On these occasions, FL’s memory was good. Thus, she was able to remember events from earlier days when memory was tested covertly. FL performed differently in a number of ways from individuals who were instructed to consciously feign her pattern of memory impairment. It was also the impression of those who worked with FL that she believed she had the memory impairment that she described and that she was not intentionally feigning amnesia. On the basis of her neuropsychological findings, together with a normal neurological exam, normal MRI findings, and psychiatric evaluation, we suggest that FL exhibits a unique form of functional
amnesia and that its characterization may have been influenced by knowledge of how amnesia was depicted in a popular film. She subsequently improved (and began retaining day-to-day memory) at Johns Hopkins University Tozasertib chemical structure where she was in a supportive in-patient environment and was shown how to take control of her condition by interrupting her sleep at 4-h intervals. Published by Elsevier Ltd.”
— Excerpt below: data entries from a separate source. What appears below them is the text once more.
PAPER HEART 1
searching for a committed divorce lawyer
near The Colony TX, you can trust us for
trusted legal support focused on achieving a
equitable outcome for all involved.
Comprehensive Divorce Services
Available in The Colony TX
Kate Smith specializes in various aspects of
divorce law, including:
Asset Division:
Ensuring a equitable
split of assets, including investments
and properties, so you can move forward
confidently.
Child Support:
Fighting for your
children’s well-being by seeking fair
“This study investigated the neural basis of the effect of gaze direction
on facial expression processing in children with and without ASD, using event-related potential (ERP). Children with ASD (10-17-year olds) and typically developing (TD) children (9-16-year olds) were asked to determine the emotional expressions (anger or fearful) of a facial stimulus with a direct or averted gaze, and the PLX4032 ERPs were recorded concurrently. In TD children, faces with a congruent expression and gaze direction in approach-avoidance motivation, such as an angry face with a direct gaze pentoxifylline (i.e., approaching motivation) and a fearful face with an averted gaze (i.e., avoidant motivation), were recognized more accurately and elicited larger N170 amplitudes than motivationally incongruent facial stimuli (an angry face with an averted gaze and a fearful face with a direct gaze). These results demonstrated the neural basis and time course of integration of facial expression and gaze direction in TD children and its impairment in children
with ASD. (C) 2010 Elsevier Ltd. All rights reserved.”
“Prions can be detected and quantified currently by using either immunoassays such as Western-blot. ELISA or conformation dependent immunoassay, or an infectivity assay in laboratory animals (bioassay). While immunoassays are inexpensive and rapid, they are based on the detection of PrP(Sc), the abnormal isoform of the prion protein, a surrogate marker for prion infectivity. The bioassay is considered the gold-standard analytical method for measuring prion infectivity, but it is very costly and time-consuming, involving the destruction of large numbers of animals. The use of the transgenic MovS6 cell line is described for the development of an in vitro tissue culture infectivity assay (TCIA) for prion detection and quantitation.